Start of Source data

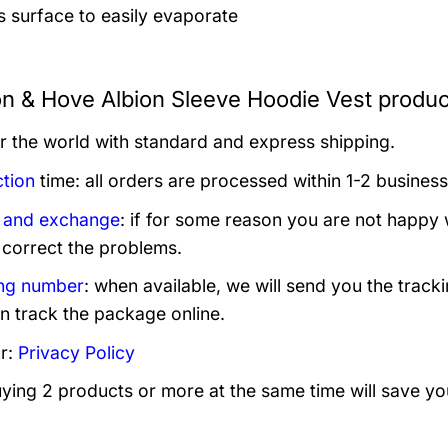
’s surface to easily evaporate
on & Hove Albion Sleeve Hoodie Vest produc
er the world with standard and express shipping.
tion
time: all orders are processed within 1-2 business
 and exchange
: if for some reason you are not happy 
 correct the problems.
ng number
: when available, we will send you the track
n track the package online.
r:
Privacy Policy
uying 2 products or more at the same time will save yo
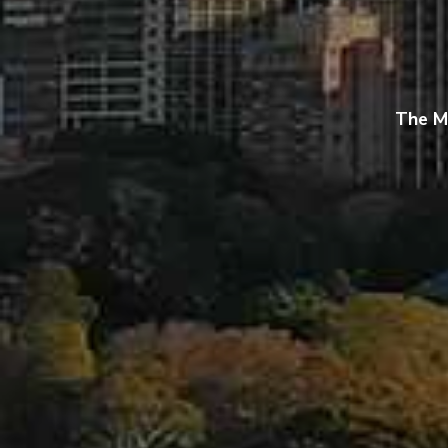
The M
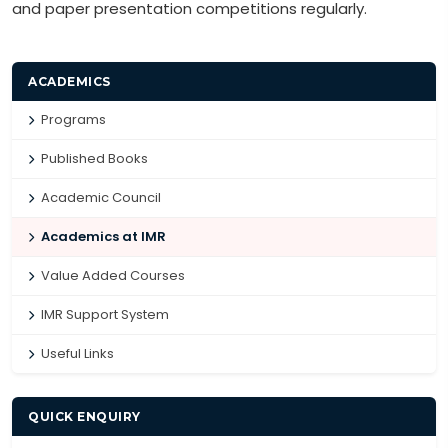
and paper presentation competitions regularly.
ACADEMICS
Programs
Published Books
Academic Council
Academics at IMR
Value Added Courses
IMR Support System
Useful Links
QUICK ENQUIRY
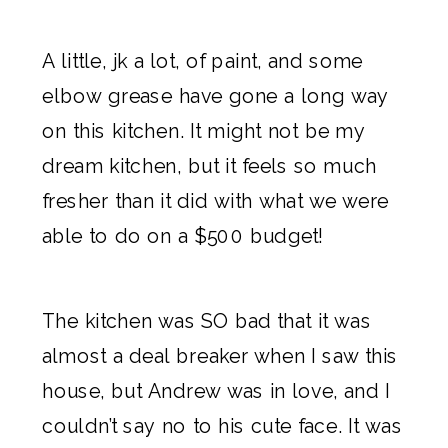
A little, jk a lot, of paint
, and some
elbow grease have gone a long way
on this kitchen. It might not be my
dream kitchen, but it feels so much
fresher than it did with what we were
able to do on a $500 budget!
The kitchen was SO bad that it was
almost a deal breaker when I saw this
house, but Andrew was in love, and I
couldn’t say no to his cute face. It was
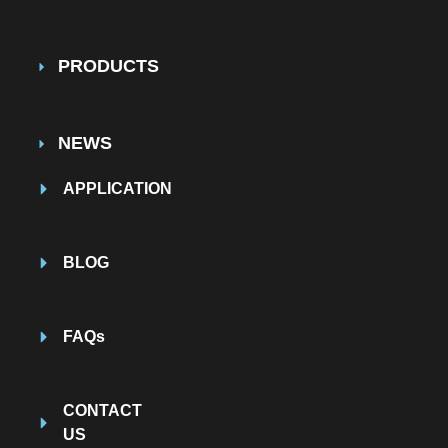
PRODUCTS
NEWS
APPLICATION
BLOG
FAQs
CONTACT
US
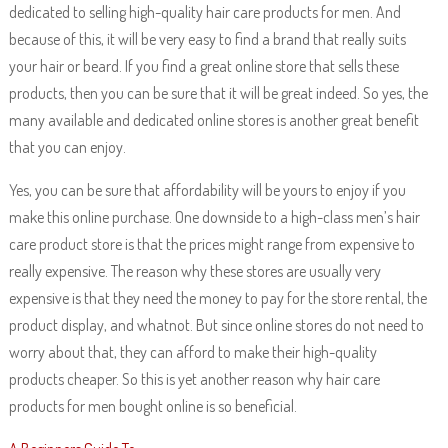
dedicated to selling high-quality hair care products for men. And
because of this, it will be very easy to find a brand that really suits
your hair or beard. If you find a great online store that sells these
products, then you can be sure that it will be great indeed. So yes, the
many available and dedicated online stores is another great benefit
that you can enjoy.
Yes, you can be sure that affordability will be yours to enjoy if you
make this online purchase. One downside to a high-class men’s hair
care product store is that the prices might range from expensive to
really expensive. The reason why these stores are usually very
expensive is that they need the money to pay for the store rental, the
product display, and whatnot. But since online stores do not need to
worry about that, they can afford to make their high-quality
products cheaper. So this is yet another reason why hair care
products for men bought online is so beneficial.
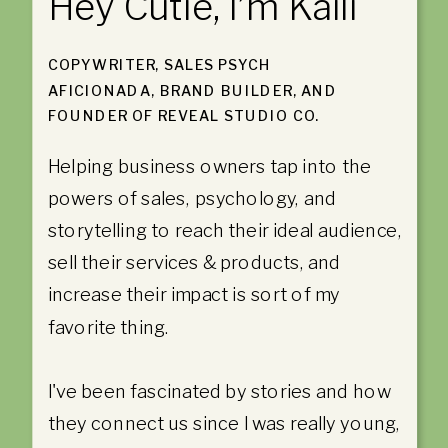
Hey Cutie, I’m Kaili
COPYWRITER, SALES PSYCH
AFICIONADA, BRAND BUILDER, AND
FOUNDER OF REVEAL STUDIO CO.
Helping business owners tap into the
powers of sales, psychology, and
storytelling to reach their ideal audience,
sell their services & products, and
increase their impact is sort of my
favorite thing.
I've been fascinated by stories and how
they connect us since I was really young,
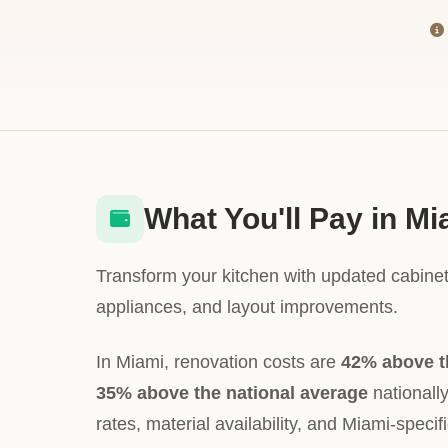
What You'll Pay in Mi
Transform your kitchen with updated cabinet
appliances, and layout improvements.
In Miami, renovation costs are
42% above t
35% above the national average
nationally
rates, material availability, and Miami-specif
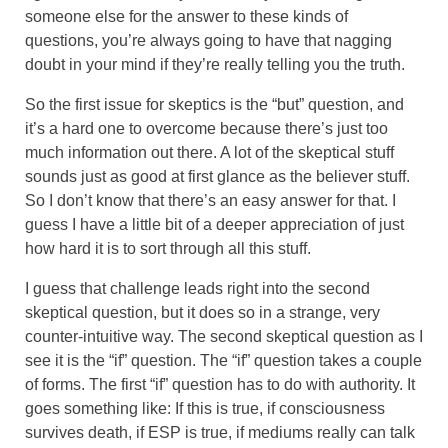
someone else for the answer to these kinds of
questions, you’re always going to have that nagging
doubt in your mind if they’re really telling you the truth.
So the first issue for skeptics is the “but” question, and
it’s a hard one to overcome because there’s just too
much information out there. A lot of the skeptical stuff
sounds just as good at first glance as the believer stuff.
So I don’t know that there’s an easy answer for that. I
guess I have a little bit of a deeper appreciation of just
how hard it is to sort through all this stuff.
I guess that challenge leads right into the second
skeptical question, but it does so in a strange, very
counter-intuitive way. The second skeptical question as I
see it is the “if” question. The “if” question takes a couple
of forms. The first “if” question has to do with authority. It
goes something like: If this is true, if consciousness
survives death, if ESP is true, if mediums really can talk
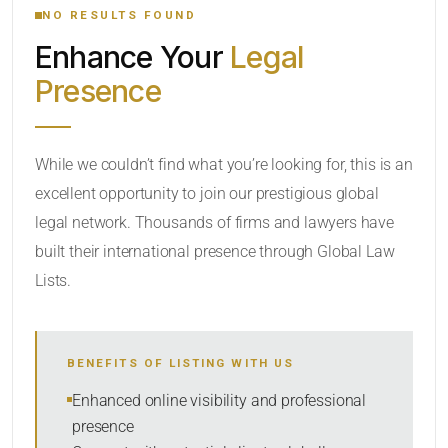
NO RESULTS FOUND
Enhance Your
Legal
CATEGORY OR PRACTICE AREAS
Presence
LOCATION
While we couldn’t find what you’re looking for, this is an
excellent opportunity to join our prestigious global
legal network. Thousands of firms and lawyers have
built their international presence through Global Law
Lists.
RADIUS
BENEFITS OF LISTING WITH US
Within Radius
Enhanced online visibility and professional
presence
SORT BY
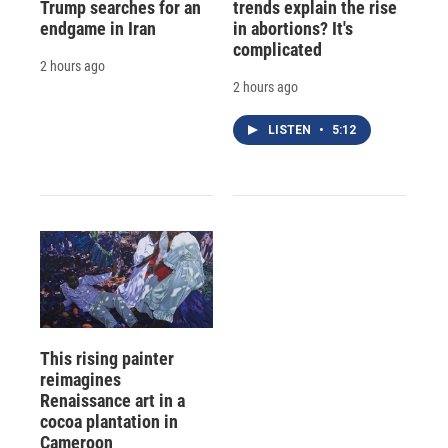
Trump searches for an
trends explain the rise
endgame in Iran
in abortions? It's
complicated
2 hours ago
2 hours ago
LISTEN
•
5:12
This rising painter
reimagines
Renaissance art in a
cocoa plantation in
Cameroon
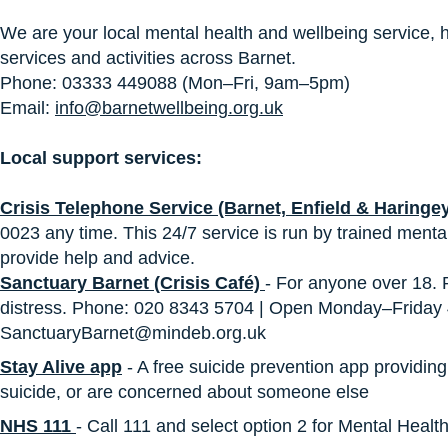
We are your local mental health and wellbeing service, h
services and activities across Barnet.
Phone: 03333 449088 (Mon–Fri, 9am–5pm)
Email:
info@barnetwellbeing.org.uk
Local support services:
Crisis Telephone Service (Barnet, Enfield & Haringe
0023 any time. This 24/7 service is run by trained mental
provide help and advice.
Sanctuary Barnet (Crisis Café)
- For anyone over 18.
distress. Phone: 020 8343 5704 | Open Monday–Frida
SanctuaryBarnet@mindeb.org.uk
Stay Alive app
- A free suicide prevention app providing 
suicide, or are concerned about someone else
NHS 111
- Call 111 and select option 2 for Mental Healt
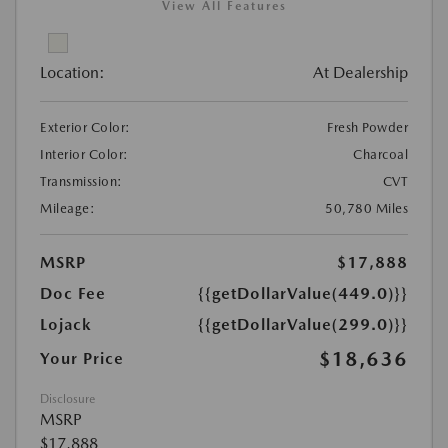
View All Features
Location:
At Dealership
Exterior Color:
Fresh Powder
Interior Color:
Charcoal
Transmission:
CVT
Mileage:
50,780 Miles
MSRP
$17,888
Doc Fee
{{getDollarValue(449.0)}}
Lojack
{{getDollarValue(299.0)}}
$18,636
Your Price
Disclosure
MSRP
$17,888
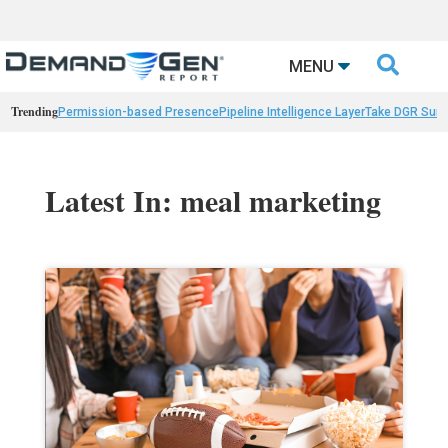

MENU
Trending
Permission-based Presence
Pipeline Intelligence Layer
Take DGR Surv
Latest In: meal marketing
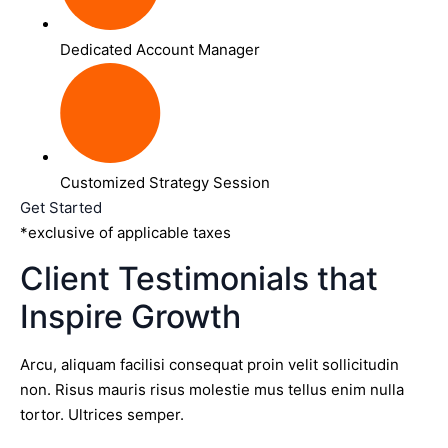
Dedicated Account Manager
Customized Strategy Session
Get Started
*exclusive of applicable taxes
Client Testimonials that
Inspire Growth
Arcu, aliquam facilisi consequat proin velit sollicitudin
non. Risus mauris risus molestie mus tellus enim nulla
tortor. Ultrices semper.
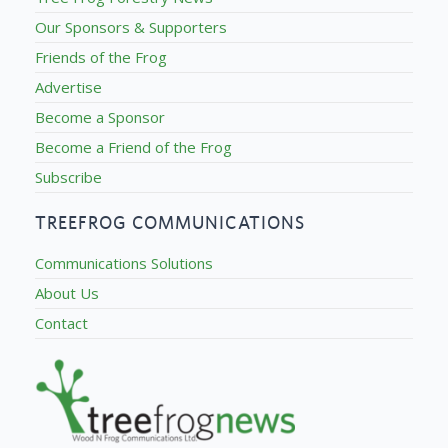
Our Sponsors & Supporters
Friends of the Frog
Advertise
Become a Sponsor
Become a Friend of the Frog
Subscribe
TREEFROG COMMUNICATIONS
Communications Solutions
About Us
Contact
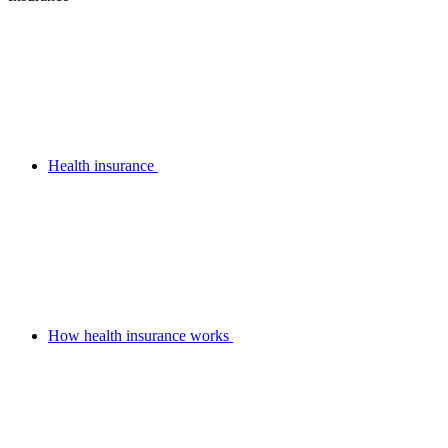
Health insurance
How health insurance works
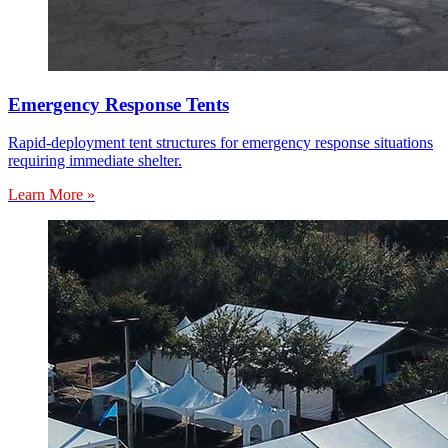
Emergency Response Tents
Rapid-deployment tent structures for emergency response situations
requiring immediate shelter.
Learn More »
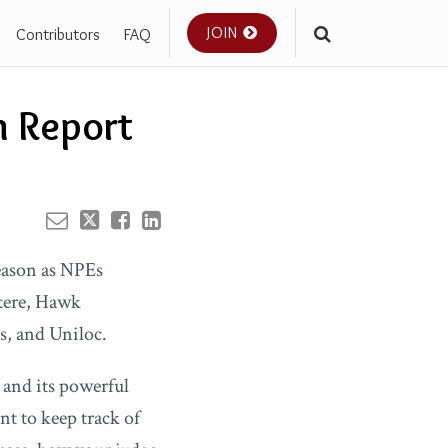
JOIN
Contributors
FAQ
Your website url
n Report
season as NPEs
tere, Hawk
s, and Uniloc.
 and its powerful
nt to keep track of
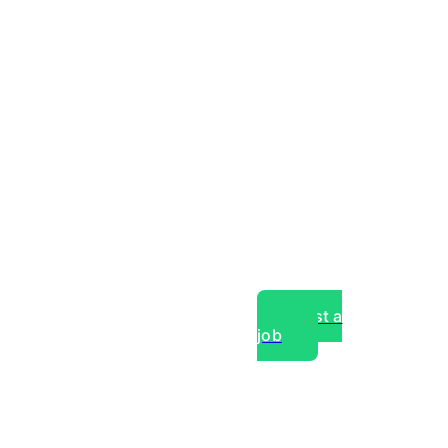
Post a
job
over experts, commercial,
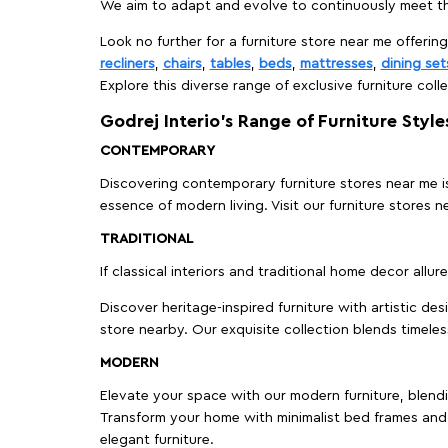
We aim to adapt and evolve to continuously meet th
Look no further for a furniture store near me offering
recliners
,
chairs
,
tables
,
beds
,
mattresses
,
dining set
Explore this diverse range of exclusive furniture colle
Godrej Interio’s Range of Furniture Style
CONTEMPORARY
Discovering contemporary furniture stores near me is 
essence of modern living. Visit our furniture store
TRADITIONAL
If classical interiors and traditional home decor allur
Discover heritage-inspired furniture with artistic de
store nearby. Our exquisite collection blends timeles
MODERN
Elevate your space with our modern furniture, blendin
Transform your home with minimalist bed frames and 
elegant furniture.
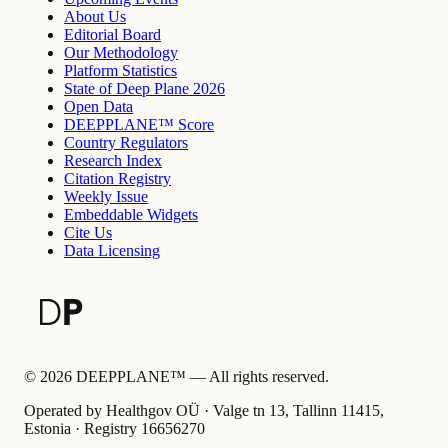
About Us
Editorial Board
Our Methodology
Platform Statistics
State of Deep Plane 2026
Open Data
DEEPPLANE™ Score
Country Regulators
Research Index
Citation Registry
Weekly Issue
Embeddable Widgets
Cite Us
Data Licensing
©
2026
DEEPPLANE™ —
All rights reserved.
Operated by Healthgov OÜ
· Valge tn 13, Tallinn 11415,
Estonia ·
Registry
16656270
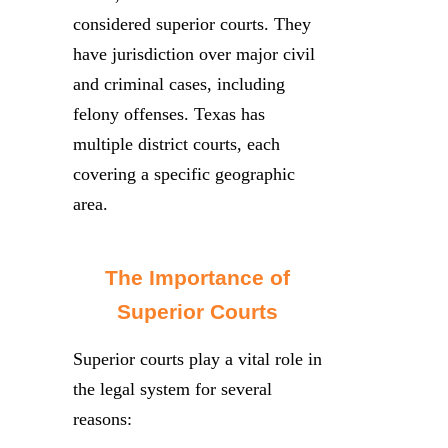
considered superior courts. They
have jurisdiction over major civil
and criminal cases, including
felony offenses. Texas has
multiple district courts, each
covering a specific geographic
area.
The Importance of
Superior Courts
Superior courts play a vital role in
the legal system for several
reasons:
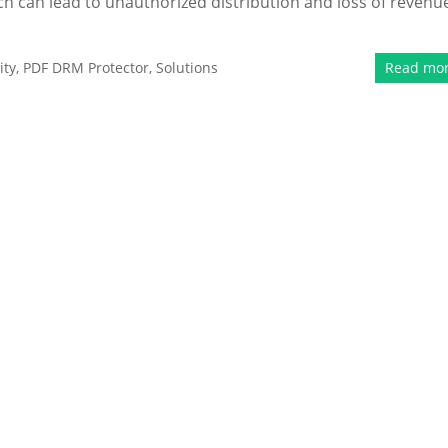
hich can lead to unauthorized distribution and loss of revenu
ity
,
PDF DRM Protector
,
Solutions
Read mo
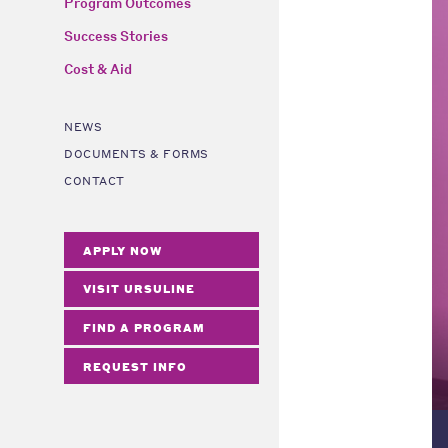
Program Outcomes
Success Stories
Cost & Aid
NEWS
DOCUMENTS & FORMS
CONTACT
APPLY NOW
VISIT URSULINE
FIND A PROGRAM
REQUEST INFO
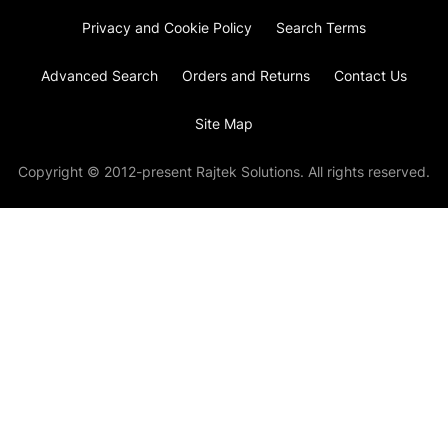
Privacy and Cookie Policy
Search Terms
Advanced Search
Orders and Returns
Contact Us
Site Map
Copyright © 2012-present Rajtek Solutions. All rights reserved.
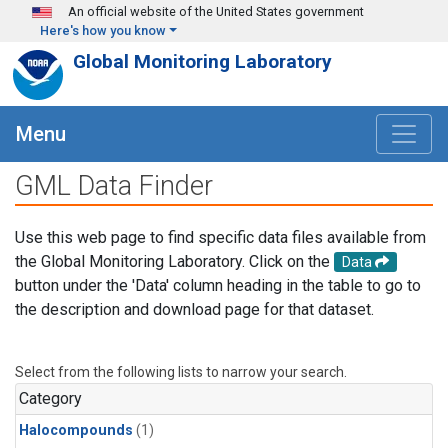
Skip to main content
An official website of the United States government
Here's how you know
Global Monitoring Laboratory
Menu
GML Data Finder
Use this web page to find specific data files available from
the Global Monitoring Laboratory. Click on the
Data
button under the 'Data' column heading in the table to go to
the description and download page for that dataset.
Select from the following lists to narrow your search.
Category
Halocompounds
(1)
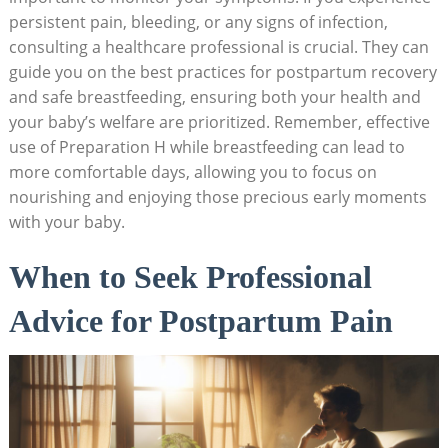
persistent pain, bleeding, or any‌ signs of ⁤infection,
consulting a healthcare professional ⁤is crucial.⁤ They can
guide you on the best practices for postpartum recovery
⁣and​ safe breastfeeding, ensuring both your health and
your baby’s​ welfare​ are prioritized. Remember, effective
⁣use of Preparation H ⁤while​ breastfeeding can lead to‍
more comfortable ‍days, allowing you⁣ to‍ focus on
nourishing and enjoying⁣ those ⁣precious early moments
with your baby.
When to Seek Professional
Advice for Postpartum‌ Pain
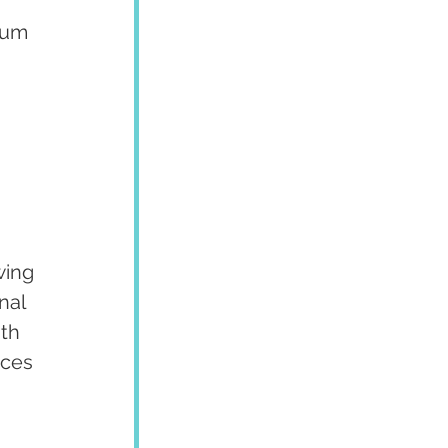
gum 
 
wing 
nal 
th 
nces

End of Source data

** Task to complete **
Only the lines starting at the one with "Contributors" and ending at the one with "elegant furniture." should be printed, each exactly as it appears in the material above; the pictures are to be omitted.

** Expected answer **
Contributors
FAQ
Your website url
n Report
season as NPEs
tere, Hawk
s, and Uniloc.
 and its powerful
nt to keep track of
Post a
job
over experts, commercial,
We aim to adapt and evolve to continuously meet th
Look no further for a furniture store near me offering
recliners
,
chairs
,
tables
,
beds
,
mattresses
,
dining set
Explore this diverse range of exclusive furniture colle
Godrej Interio’s Range of Furniture Style
CONTEMPORARY
Discovering contemporary furniture stores near me is 
essence of modern living. Visit our furniture store
TRADITIONAL
If classical interiors and traditional home decor allur
Discover heritage-inspired furniture with artistic de
store nearby. Our exquisite collection blends timeles
MODERN
Elevate your space with our modern furniture, blendin
Transform your home with minimalist bed frames and 
elegant furniture.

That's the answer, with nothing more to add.